◆ **Supplied text**
-------------------------
Fifteen-years ago, Tim Maas, 49, of Tempe was earning $27,000-a-year as a substitute elementary school teacher in south Phoenix.
Today, his company, Armor-Deck, is drawing about $7.5 million annually in gross revenue.
The dollar figures alone tells the success story of Tim Maas.
But, there is more than bottom line numbers to this tale.
"I’ve reach the point in my life where I can start other ventures," said the entrepreneur. "I can create things that help other people by creating jobs and helping communities."
Maas, who lives with his wife, Lori and three pet dogs, two Labrador retrievers and a husky, describes himself as a "military brat."
His father, retired Army Master Sergeant Cliff Maas, travelled around-the-world as a military attaché with the United States Embassy.
The Maas family, including his mother, Pat; two brothers and two sisters, lived in Rangoon, Burma, Japan, Thailand and several other countries before they moved to Tempe when Tim Maas was 11.
Maas graduated from Tempe High School. His parents also live in Tempe.
"As a kid growing up, I gained a different perspective of the world," said Maas. "It was a broader view. I saw a lot of poverty and a lot of different cultures. It was a real education."
Maas, in Tempe, learned the skills of business delivering newspapers, establishing a health club and, as an accomplished guitarist, performing solo and with bands in Valley nightclubs and entertainment venues.
He eventually earned a teaching degree at Arizona State University and worked as a substitute teacher in the Roosevelt School District in Phoenix.
In 1991, his career took a new turn.
"My dad, who taught in junior high in Mesa after he retired from the Army, wanted me to become a teacher," Maas said. "I enjoyed it. I used a lot of the knowledge I gained living throughout the world to help my students."
Then, like the names of his international home-towns, one day things began to change.
"I was having a pool built in our backyard in Tempe and I watched a worker apply materials to the concrete surrounding the pool that made it look like saltillo tile. I was impressed, so I asked him how he did it and he told me about the process."
Maas decided to create Amor-Deck, a company that installs creative pool decking that makes concrete look like saltillo, flagstone and slate. He and his wife worked from the loft of their Tempe home, and earned $62,000 their first year.
"At first, the business was only going to be part-time while I worked full-time teaching, and I was torn between teaching and the business," Maas recalled. "I eventually decided to work full-time at Amor-Deck."
The company name was selected by the couple from the images of the armorbearing knights of old and the tough-skinned armadillo.
The following year, 1993 Armor-Deck, earned $250,000 and, as more people moved to the Valley, income exploded: 1994, $600,000; 1995, $1.2 million; 1996, $2.4 million; 1997, $4.1 million and in 1998, the company made the top 500 list of successful fast-growing small businesses by Qualified Remodeler Magazine and earned $4.5 million.
-------------------------
◆ **Problem 1**
In the article about Tim Maas, how much was he earning a year as a substitute elementary school teacher fifteen years ago?
◆ **Problem 2**
Using the article about Tim Maas, answer yes or no for each statement, and quote the words that decide it: (a) Maas graduated from Tempe High School. (b) Maas's father retired from the Navy. (c) The company earned $2.4 million in 1995.
◆ **Problem 3**
Write the next few paragraphs of the article about Tim Maas, picking up right after its final sentence.

◆ **Given data**
-------------------------
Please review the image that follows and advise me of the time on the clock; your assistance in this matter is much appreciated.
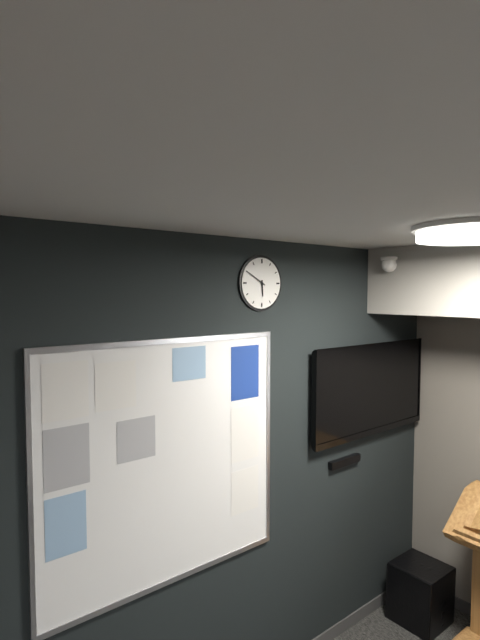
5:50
-------------------------
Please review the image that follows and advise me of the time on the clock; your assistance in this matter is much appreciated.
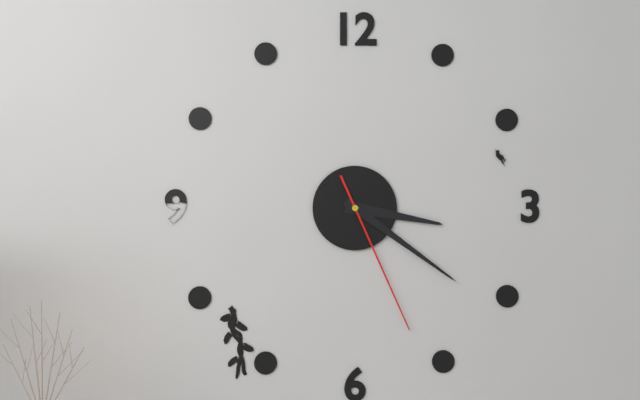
-------------------------
◆ **Answer 1**
$27,000 a year.

◆ **Answer 2**
(a) Yes: "Maas graduated from Tempe High School."
(b) No: "retired Army Master Sergeant Cliff Maas"
(c) No: "1995, $1.2 million"

◆ **Answer 3**
In 1994, Maas rented a 2,000-square foot office and warehouse and a few years later decided to build his current office-warehouse on S. Kyrene Road that has two other tenants besides Armor-Deck.
To date, the company has installed more than 15 million square feet of concrete coatings at homes throughout the Valley
However, concrete coatings is only one facet of the growing Maas enterprise. In addition, the company has expanded to include water features, barbecues and, in 2000, Maas created another company, Pride of the Valley Card Deck, a direct mail advertising firm.
The firm mails direct advertisements on cards mailed to home owners in the Valley.
"Compared with other forms of advertising, we can design a card with eyecatching graphics and deliver a great message for about 5 to 6 cents each," Maas said.
"I’ve tried a lot of different ventures," said Maas. "But I’ve always been drawn back to Armor-Deck. I’m always looking for something new and different, though."
Among the other businesses Maas has opened include a pest control company, an art gallery, a ministorage and the latest, a restaurant in Newport, N.C.
The restaurant, Broad Creek Restaurant, is being operated by two of his former employees. He is also investing in residential development in Prescott and log-home construction in northern Arizona.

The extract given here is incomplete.